PLoS ONE (Jan 2022)

Data integration of National Dose Registry and survey data using multivariate imputation by chained equations

  • Ryu Kyung Kim,
  • Young Min Kim,
  • Won Jin Lee,
  • Jongho Im,
  • Juhee Lee,
  • Ye Jin Bang,
  • Eun Shil Cha

Journal volume & issue
Vol. 17, no. 6

Abstract

Read online

Introduction Data integration is the process of merging information from multiple datasets generated from different sources, which can obtain more information in comparison to to one data source. All diagnostic medical radiation workers were enrolled in National Dose Registry (NDR) from 1996 to 2011, linked with mortality and cancer registry data. (https://kdca.go.kr/) Survey was conducted during 2012-2013 using self-reported questionnaire on occupational radiation practices among diagnostic medical radiation workers. Methods Data integration of NDR and Survey was performed using the multivariate imputation by chained equations (MICE) algorithm.
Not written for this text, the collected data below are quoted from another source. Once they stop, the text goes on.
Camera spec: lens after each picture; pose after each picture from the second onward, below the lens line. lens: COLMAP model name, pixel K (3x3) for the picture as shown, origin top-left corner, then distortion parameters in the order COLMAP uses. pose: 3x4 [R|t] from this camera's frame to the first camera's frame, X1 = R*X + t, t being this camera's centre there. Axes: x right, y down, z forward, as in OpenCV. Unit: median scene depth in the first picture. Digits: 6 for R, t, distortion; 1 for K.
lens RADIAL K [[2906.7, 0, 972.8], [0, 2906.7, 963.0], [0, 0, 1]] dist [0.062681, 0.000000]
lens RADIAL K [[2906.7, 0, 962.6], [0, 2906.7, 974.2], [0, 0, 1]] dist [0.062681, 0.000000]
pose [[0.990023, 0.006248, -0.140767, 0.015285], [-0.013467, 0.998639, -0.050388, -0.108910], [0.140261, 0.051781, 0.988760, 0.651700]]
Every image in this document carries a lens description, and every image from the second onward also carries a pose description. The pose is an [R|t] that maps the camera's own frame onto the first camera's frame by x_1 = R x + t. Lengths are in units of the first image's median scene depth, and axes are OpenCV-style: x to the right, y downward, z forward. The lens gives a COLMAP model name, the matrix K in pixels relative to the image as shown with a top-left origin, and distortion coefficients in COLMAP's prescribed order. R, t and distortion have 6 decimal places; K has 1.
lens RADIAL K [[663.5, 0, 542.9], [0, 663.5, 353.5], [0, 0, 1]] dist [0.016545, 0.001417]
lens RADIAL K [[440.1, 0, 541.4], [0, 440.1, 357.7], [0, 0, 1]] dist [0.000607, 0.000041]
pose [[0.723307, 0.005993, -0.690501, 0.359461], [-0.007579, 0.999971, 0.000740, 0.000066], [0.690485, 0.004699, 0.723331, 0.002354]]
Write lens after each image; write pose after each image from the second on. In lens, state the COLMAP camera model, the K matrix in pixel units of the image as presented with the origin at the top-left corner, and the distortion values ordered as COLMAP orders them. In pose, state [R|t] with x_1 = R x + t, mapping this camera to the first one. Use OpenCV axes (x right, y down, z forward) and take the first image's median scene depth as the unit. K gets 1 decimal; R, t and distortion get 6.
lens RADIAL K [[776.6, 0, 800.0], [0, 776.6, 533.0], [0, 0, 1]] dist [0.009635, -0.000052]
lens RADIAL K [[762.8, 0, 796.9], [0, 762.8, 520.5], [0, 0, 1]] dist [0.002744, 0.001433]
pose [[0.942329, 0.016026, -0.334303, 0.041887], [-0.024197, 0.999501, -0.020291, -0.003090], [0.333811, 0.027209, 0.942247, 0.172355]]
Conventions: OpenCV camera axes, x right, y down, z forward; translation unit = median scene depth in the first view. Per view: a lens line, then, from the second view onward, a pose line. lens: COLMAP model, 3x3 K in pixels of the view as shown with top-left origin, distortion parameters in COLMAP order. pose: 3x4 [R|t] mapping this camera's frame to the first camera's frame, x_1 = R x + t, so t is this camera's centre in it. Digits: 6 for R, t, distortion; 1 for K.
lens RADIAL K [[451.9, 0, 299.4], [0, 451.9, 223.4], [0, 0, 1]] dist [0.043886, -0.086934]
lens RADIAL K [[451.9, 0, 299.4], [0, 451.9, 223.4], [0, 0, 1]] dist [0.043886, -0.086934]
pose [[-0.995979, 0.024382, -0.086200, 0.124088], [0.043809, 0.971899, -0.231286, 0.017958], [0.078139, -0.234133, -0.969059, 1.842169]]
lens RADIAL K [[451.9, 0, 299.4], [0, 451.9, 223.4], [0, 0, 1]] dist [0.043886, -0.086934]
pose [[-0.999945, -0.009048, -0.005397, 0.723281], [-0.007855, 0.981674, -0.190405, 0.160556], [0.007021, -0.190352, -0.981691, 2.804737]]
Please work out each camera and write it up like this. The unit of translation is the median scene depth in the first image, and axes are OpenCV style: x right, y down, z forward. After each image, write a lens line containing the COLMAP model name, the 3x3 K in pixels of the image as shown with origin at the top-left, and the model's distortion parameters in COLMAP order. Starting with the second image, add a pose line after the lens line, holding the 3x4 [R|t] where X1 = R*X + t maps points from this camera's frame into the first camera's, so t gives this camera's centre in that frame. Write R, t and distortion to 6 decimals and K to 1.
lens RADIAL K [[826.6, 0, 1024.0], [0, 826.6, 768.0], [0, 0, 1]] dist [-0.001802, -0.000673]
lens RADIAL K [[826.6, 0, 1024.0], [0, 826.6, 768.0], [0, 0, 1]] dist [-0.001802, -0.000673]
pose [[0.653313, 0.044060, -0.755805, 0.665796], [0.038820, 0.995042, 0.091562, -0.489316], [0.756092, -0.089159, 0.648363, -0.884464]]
Results The results were compared by sex and type of job because characteristics of target variables for imputation depend on these variables. There was a difference between the observed and pooled mean for the frequency of interventional therapy for nurses due to different type of medical facility distribution between observed and completed data. Concerning the marital status of males and females, and status of pregnancy for females, there was a difference between observed and pooled mean because the distribution of the year of birth was different between the observed and completed data. For lifetime status of smoking, the percentage of smoking experience was higher in the completed data than in the observed data, which could be due to reasons, such as underreporting among females and the distribution difference in the frequency of drinking between the observed and completed data for males. Conclusion Data integration can allow us to obtain survey information of NDR units without additional surveys, saving us time and costs for the survey.